Dataset items
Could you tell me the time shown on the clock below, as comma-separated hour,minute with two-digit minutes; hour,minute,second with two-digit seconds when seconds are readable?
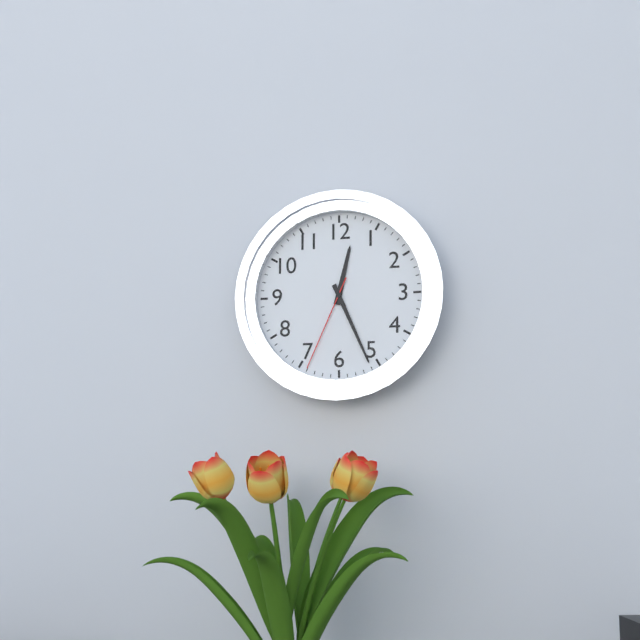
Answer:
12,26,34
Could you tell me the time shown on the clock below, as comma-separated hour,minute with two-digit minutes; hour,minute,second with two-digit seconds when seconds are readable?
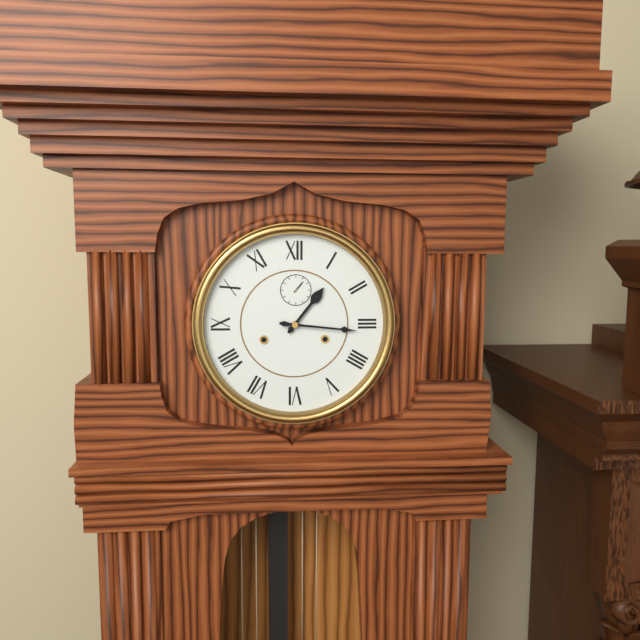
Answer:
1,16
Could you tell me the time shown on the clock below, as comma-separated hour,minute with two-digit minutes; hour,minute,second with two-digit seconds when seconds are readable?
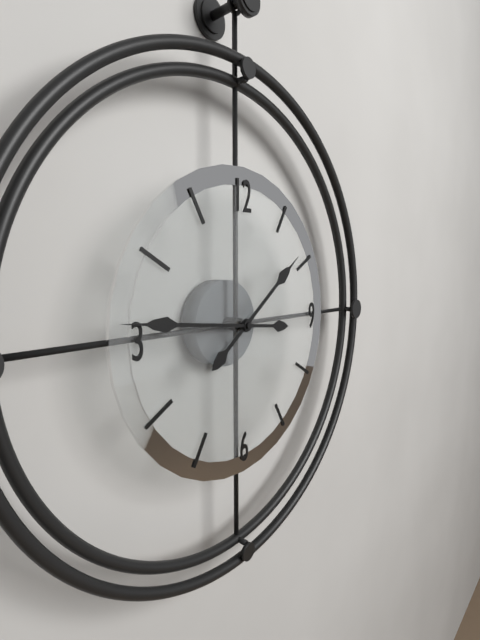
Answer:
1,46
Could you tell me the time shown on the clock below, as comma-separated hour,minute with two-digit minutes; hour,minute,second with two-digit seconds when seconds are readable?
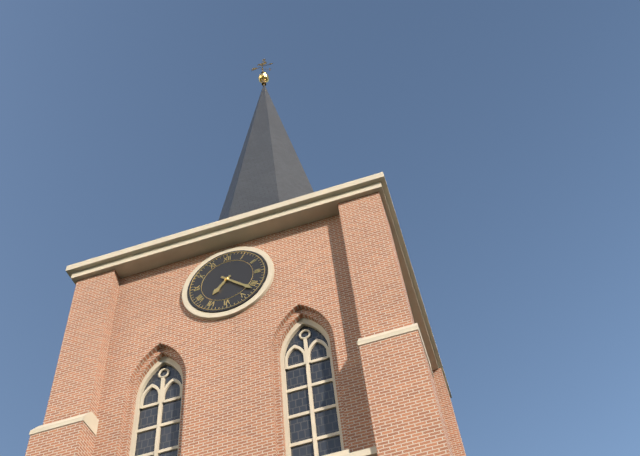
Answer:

WHAT THE EXERCISE ASKS | Edit every entry so that "clock" becomes "watch" and nothing else changes. Leave the pictures out of your version.

THE COMPLETED TASK |
Could you tell me the time shown on the watch below, as comma-separated hour,minute with two-digit minutes; hour,minute,second with two-digit seconds when seconds are readable?
Answer:
12,26,34
Could you tell me the time shown on the watch below, as comma-separated hour,minute with two-digit minutes; hour,minute,second with two-digit seconds when seconds are readable?
Answer:
1,16
Could you tell me the time shown on the watch below, as comma-separated hour,minute with two-digit minutes; hour,minute,second with two-digit seconds when seconds are readable?
Answer:
1,46
Could you tell me the time shown on the watch below, as comma-separated hour,minute with two-digit minutes; hour,minute,second with two-digit seconds when seconds are readable?
Answer:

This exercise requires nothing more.